Une société du plaisir ?


La Rédaction
Jeudi 13 Septembre 2018

L'avènement de la société de consommation digitalisée a consacré la jouissance de l'achat comme une source essentielle de plaisir. Pourtant, cet esprit consumériste n'est pas sans conséquences. Il a semble-t-il galvaudé le vrai plaisir, celui de la connaissance de soi et du ravissement intellectualisé des sens. Il lui aurait ainsi substitué un plaisir pulsionnel, incontrôlable et ouvert à tous les excès. Elsa Godart trace dans ce texte une dichotomie entre deux sortes de plaisir aux caractéristiques quasi-contraires. Si le plaisir-excès est dangereux, gageons cependant qu'il n'est pas consubstantiel à l'économie capitaliste.



Une société du plaisir ?
Article d'Elsa Godart publié dans la Revue des affaires n°6

Si pendant l’Antiquité, l’hédonisme (doctrine philosophique qui vise la recherche du plaisir) s’apparente à une véritable sagesse, c’est parce qu’en plus de prôner une culture du plaisir, il invite à une discipline personnelle qui peut aller jusqu’à l’ascèse. L’hédonisme est avant tout une interrogation sur soi, dans la mesure où il convient en premier lieu de définir quels sont les plaisirs qui nous sont chers : pour certains, cela peut être l’amitié (comme pour Epicure), un corps en bonne santé, la sexualité, la bonne chère, ou pour d’autres, la quête de connaissance, la joie de la lecture ou de bonnes conversations ou encore la pratique de l’art… Il n’y a donc pas d’hédonisme sans curiosité, sans effort personnel, sans liberté de penser. Pour autant, notre société hypermoderne est-elle toujours dans le culte de l’hédonisme ? Ou avons-nous une autre conception du plaisir ?
« Jouis à n’importe quel prix ! » Telle pourrait être l’injonction hypermoderne dans laquelle nous sommes englués ; qui d’une société de la consommation nous précipite dans une société de la jouissance avec la course à la surenchère en fond d’écran, repoussant toujours plus loin la limite.

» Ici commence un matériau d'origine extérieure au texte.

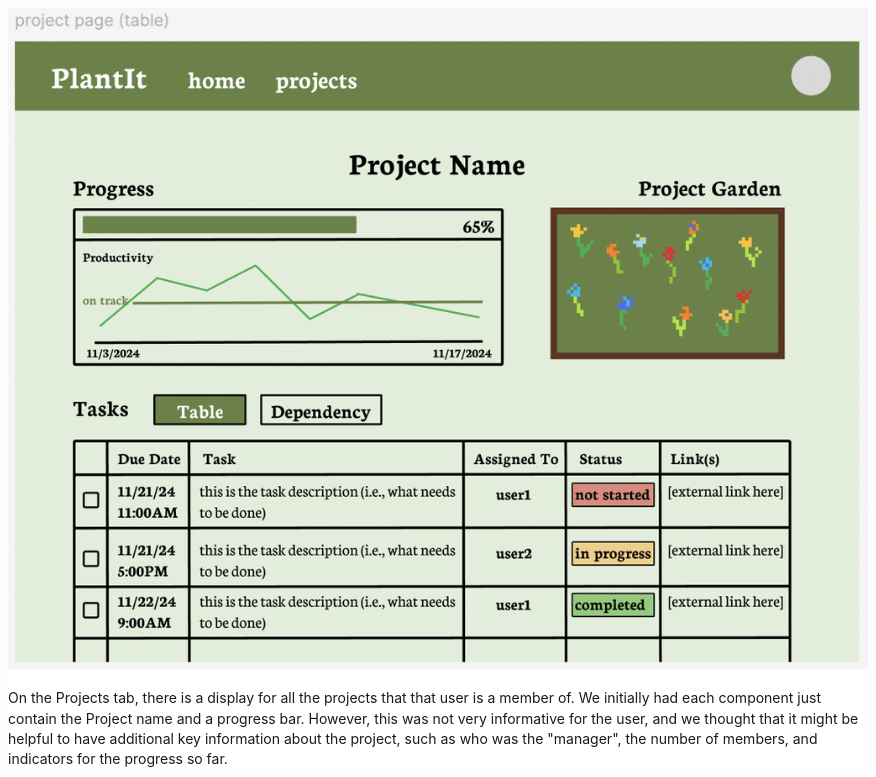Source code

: <img src="./p3/wireframe3_table.png"/>

On the Projects tab, there is a display for all the projects that that user is a member of. We initially had each component just contain the Project name and a progress bar. However, this was not very informative for the user, and we thought that it might be helpful to have additional key information about the project, such as who was the "manager", the number of members, and indicators for the progress so far.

Plus que la recherche du plaisir et bien loin d’une quelconque forme de sagesse, nous assistons à un impératif catégorique pulsionnel qui provoque une montée en puissance d’une jouissance qui n’a plus ni « queue » ni « tête ». Une jouissance sans visage donc - où l’excès et ce contre Epicure - mène la danse allègre de nos grands écarts. Jouir, c’est être puissant. Jouir, c’est être fort. Jouir, c’est exister. Mais voilà, jouir is not enough.
À jouir à tout prix, à n’importe quel prix et avec n’importe quoi, on en finirait presque par perdre le goût du plaisir. Comme le rappelle si justement Epicure : « Quand nous disons que le plaisir est notre but ultime, nous n’entendons pas par là les débauchés ni ceux qui se rattachent à la jouissance matérielle ». Que penserait-il de notre monde hypermoderne tellement attaché aux apparences et à la matérialité ?  Le plaisir est d’une nature qui mêle le corps et l’esprit, et pas seulement la sensation d’un accroissement de la puissance comme le préconise Nietzsche.
 
Il est ensorcellement et vertige des sensations qui nous fait toucher les étoiles du bout des doigts. Il est une grâce en même temps qu’il est naturel. Et même s’il s’éprouve avant même de se penser, il est nécessaire à l’existence. Que vaudrait une vie sans plaisir ? Véritable principe ordonnateur existentiel chez Freud, le principe de plaisir oriente nos manières d’être et guide nos pas. Mais là encore, tout l’enjeu est de trouver un équilibre entre le plaisir possible et son excès ; entre le principe de plaisir et le principe de réalité ; entre le « trop-plein-de-jouissance » et son absence. S’il est un enjeu, - véritable défi -, à notre société hypermoderne qui place l’objet de jouissance en tête de gondole de la société hyperconsommatrice, c’est bien de retrouver la sagesse du plaisir, d’inventer un hédonisme 2.0, d’apprendre à jubiler avant de jouir, de maîtriser la pulsion de l’avoir au profit d’un être extatique.